Nonetheless, most grievances stem from the grinding poverty Uzbeks endure, particularly in the cotton-growing Fergana Valley. Planeloads of Uzbeks fly to Russia as migrant workers. Andijan protesters appealed to President Vladimir Putin to intervene on their behalf, viewing Russia as a more legitimate and prosperous guardian. The Tashkent worker described Uzbekistan's own government as a "highly developed mafia."
"People here have put up so long with this government, which so tightly controls information and especially the economy," he told WORLD. "Especially in the valley, conditions are so desperate that people are willing to die rather than 'live like dirt' as one local was quoted in the underground media here. It is almost impossible to start a business and make a living with such a tightly controlled economy, corruption and bribes at every level."
Uzbekistan's latest tyranny has backed the United States into a diplomatic corner.
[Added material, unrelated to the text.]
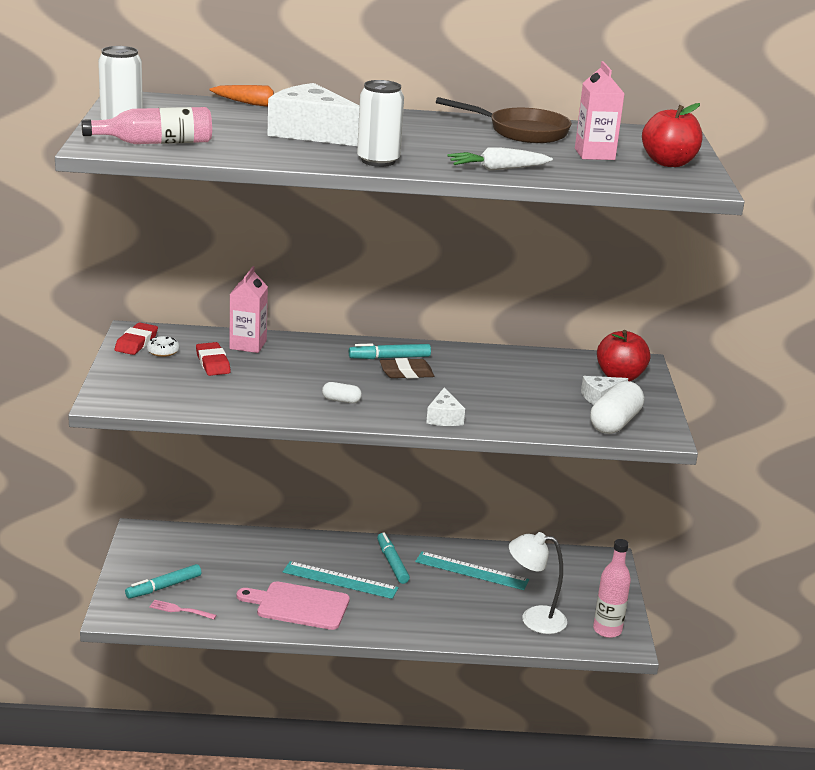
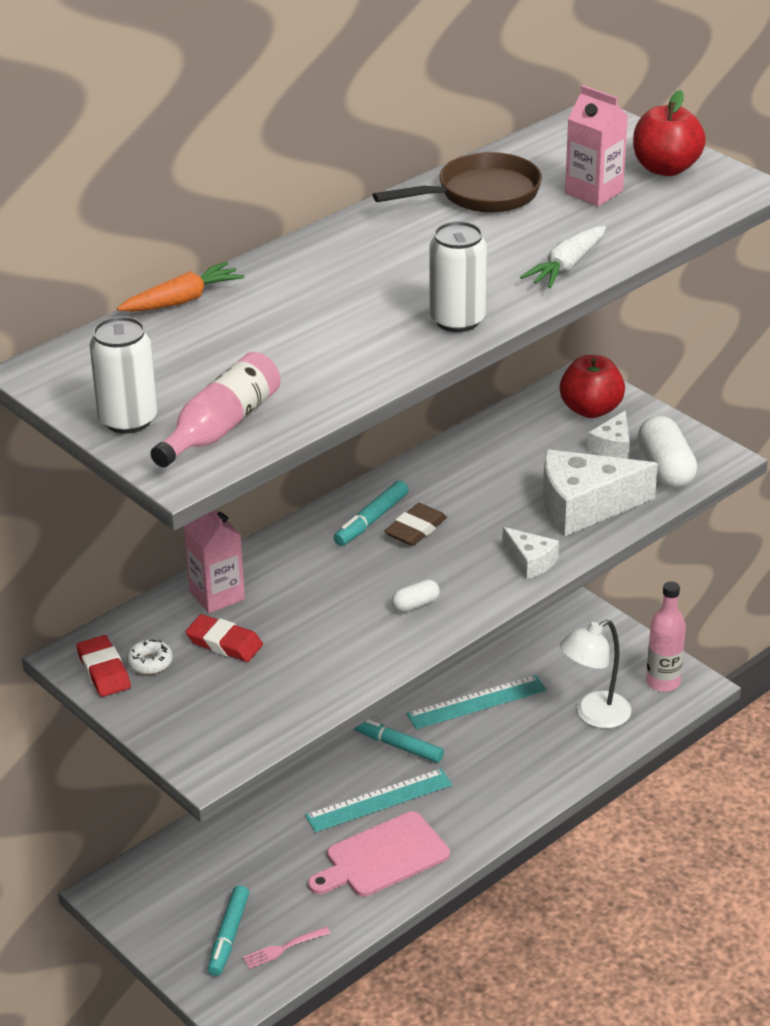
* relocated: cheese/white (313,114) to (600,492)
Mr. Karimov has been a valuable ally in the war on terror, allowing a U.S. air base on his soil for use in the Afghanistan war, which has scaled back operations since the crackdown. While the West quickly condemned the May 13 slaughter, Washington hesitated for days to join in protest. State Department and other federal bodies have long criticized Uzbekistan's human-rights abuses, but the United States has so far declined to act tough.
Meanwhile, any revolution in Uzbekistan will likely be violent, unlike the heartwarming and bloodless turnovers in Georgia and Ukraine. Who would replace Mr. Karimov is an unanswered question; the democratic opposition is splintered and exiled, with no one charismatic chief to lead the charge. "There's a strong struggle between the minister of the interior and the minister of the security services," said Adolat Najimova, director of Radio Free Europe's Uzbek service. "If one of them comes to power it will basically remain the same. The only hope is that democratic forces will unite."
The Andijan uprising sparked riots in another Fergana Valley town, Korasuv, which briefly caused government forces to flee. Residents re-opened a bridge closed two years ago leading across the border to a Kyrgyzstan bazaar. By May 19, however, Uzbek forces had regained control and arrested local rebel leader Bakhtiyor Rakhimov. But hundreds of refugees have been fleeing through border towns into Kyrgyzstan pleading for asylum.
For now Mr. Karimov is resisting international calls for an independent investigation, largely barring diplomats, journalists, and human-rights researchers from the restive cities. Nonetheless, the development worker in Tashkent believes that Uzbekistan has reached a turning point. "I think this changes everything," he said. "If the government doesn't change its tactics-and I don't have any indication that they will-we are in for one hell of a struggle. It is a watershed moment most definitely. The long hot summer ahead will be most interesting."